■ Supplied entries

::::::::

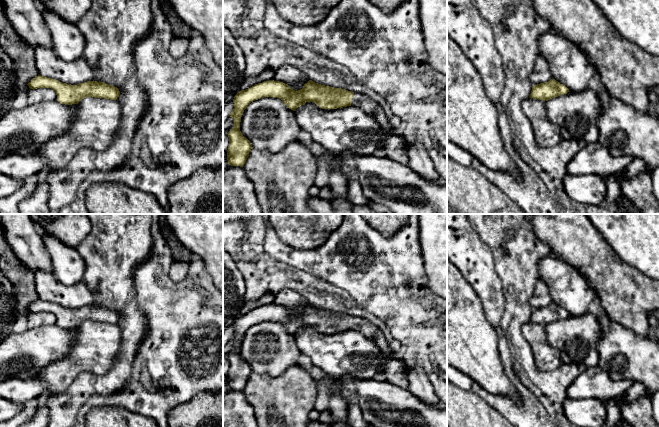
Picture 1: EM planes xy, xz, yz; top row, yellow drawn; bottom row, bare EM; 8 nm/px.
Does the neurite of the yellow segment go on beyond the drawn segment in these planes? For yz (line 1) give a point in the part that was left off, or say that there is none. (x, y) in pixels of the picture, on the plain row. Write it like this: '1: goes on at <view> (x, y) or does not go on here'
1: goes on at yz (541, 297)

::::::::

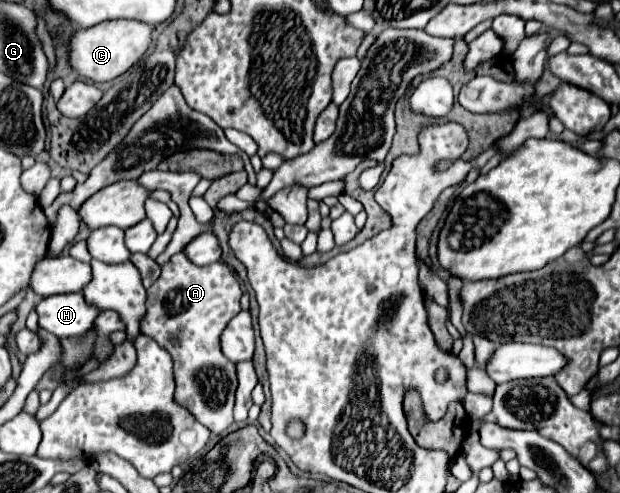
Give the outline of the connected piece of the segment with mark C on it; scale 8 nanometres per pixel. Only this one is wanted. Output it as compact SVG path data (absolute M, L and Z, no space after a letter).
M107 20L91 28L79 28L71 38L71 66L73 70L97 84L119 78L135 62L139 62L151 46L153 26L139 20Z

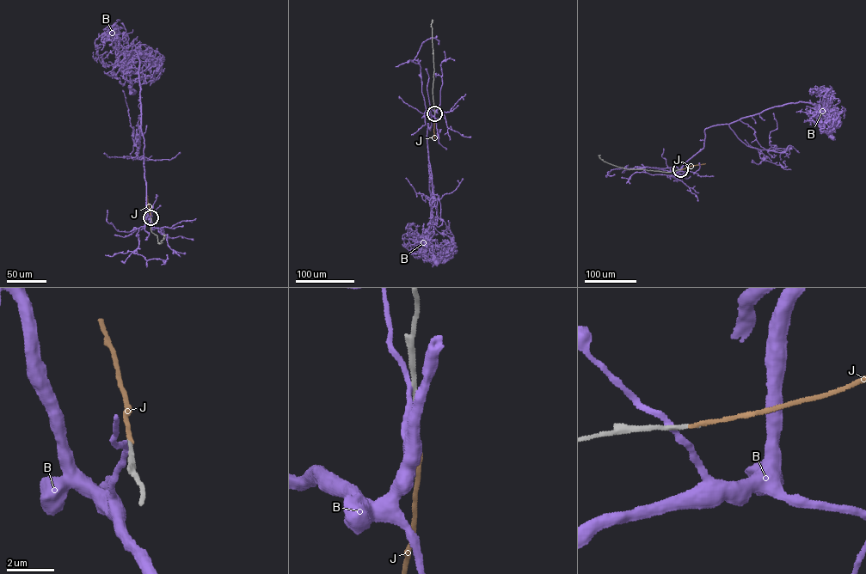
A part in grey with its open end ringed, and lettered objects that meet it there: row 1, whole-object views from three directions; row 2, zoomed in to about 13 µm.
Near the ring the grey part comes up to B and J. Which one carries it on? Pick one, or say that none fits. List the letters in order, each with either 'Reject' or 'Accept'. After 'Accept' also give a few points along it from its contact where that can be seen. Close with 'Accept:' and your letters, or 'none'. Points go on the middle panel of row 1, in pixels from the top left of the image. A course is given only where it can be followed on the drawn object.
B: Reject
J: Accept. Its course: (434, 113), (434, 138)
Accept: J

::::::::

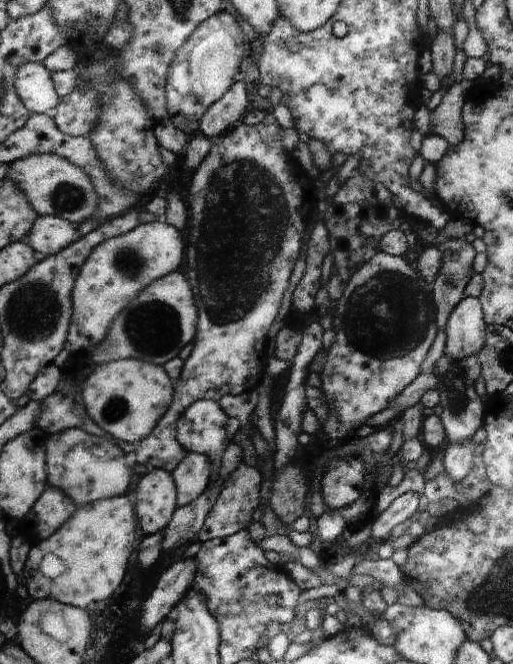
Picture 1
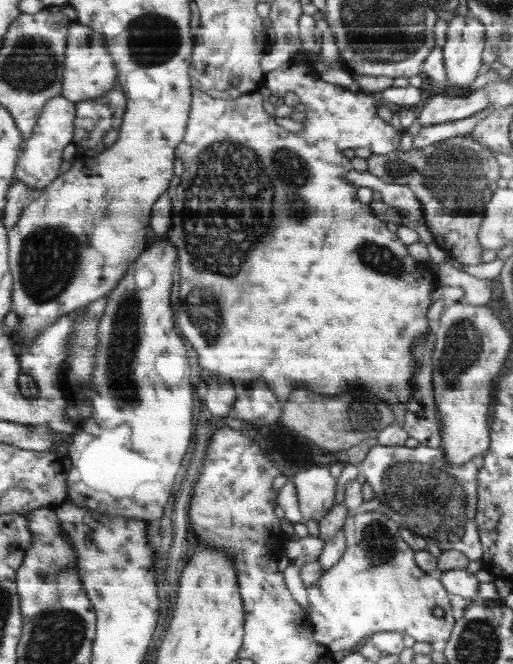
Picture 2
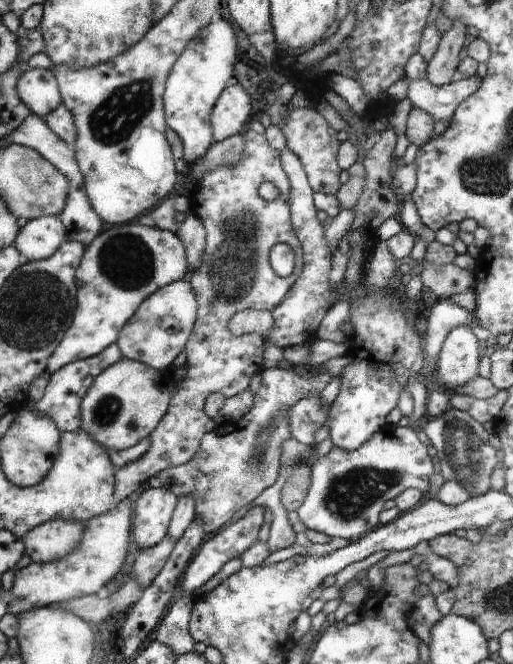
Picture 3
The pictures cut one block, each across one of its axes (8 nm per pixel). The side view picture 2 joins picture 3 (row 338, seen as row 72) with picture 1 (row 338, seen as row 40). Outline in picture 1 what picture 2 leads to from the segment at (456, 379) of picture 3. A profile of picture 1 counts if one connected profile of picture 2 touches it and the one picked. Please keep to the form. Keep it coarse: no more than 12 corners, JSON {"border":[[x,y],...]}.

::::::::

■ Directions
All that should be printed is the run of lines above from the one with "Give the outline" through the one with "A part in grey", both included, exactly as given, with pictures left out.

■ Exercise output
Give the outline of the connected piece of the segment with mark C on it; scale 8 nanometres per pixel. Only this one is wanted. Output it as compact SVG path data (absolute M, L and Z, no space after a letter).
M107 20L91 28L79 28L71 38L71 66L73 70L97 84L119 78L135 62L139 62L151 46L153 26L139 20Z

A part in grey with its open end ringed, and lettered objects that meet it there: row 1, whole-object views from three directions; row 2, zoomed in to about 13 µm.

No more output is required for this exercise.